[REQUIRED WORK]
Return the lines of the data below in which the string "their" occurs.

[Records excerpted from a collection]
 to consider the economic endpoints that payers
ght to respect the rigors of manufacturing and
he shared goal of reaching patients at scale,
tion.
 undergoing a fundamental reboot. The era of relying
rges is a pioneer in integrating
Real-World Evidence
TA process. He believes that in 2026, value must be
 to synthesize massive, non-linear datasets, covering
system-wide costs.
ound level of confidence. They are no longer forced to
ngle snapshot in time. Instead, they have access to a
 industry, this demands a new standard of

--

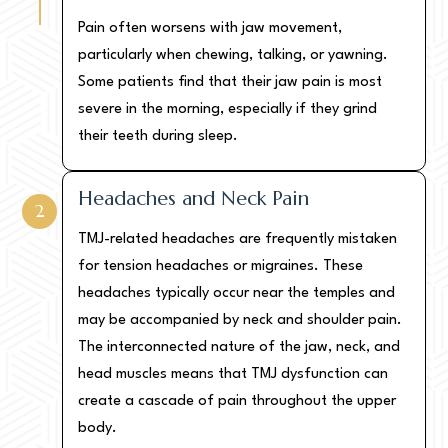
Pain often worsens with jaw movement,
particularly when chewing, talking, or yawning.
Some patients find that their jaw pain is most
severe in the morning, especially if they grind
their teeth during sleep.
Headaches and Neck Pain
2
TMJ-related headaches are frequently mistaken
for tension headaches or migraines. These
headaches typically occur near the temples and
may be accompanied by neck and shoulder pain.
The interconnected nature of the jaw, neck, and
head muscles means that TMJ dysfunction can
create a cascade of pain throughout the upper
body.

[WRITTEN ANSWER]
Some patients find that their jaw pain is most
their teeth during sleep.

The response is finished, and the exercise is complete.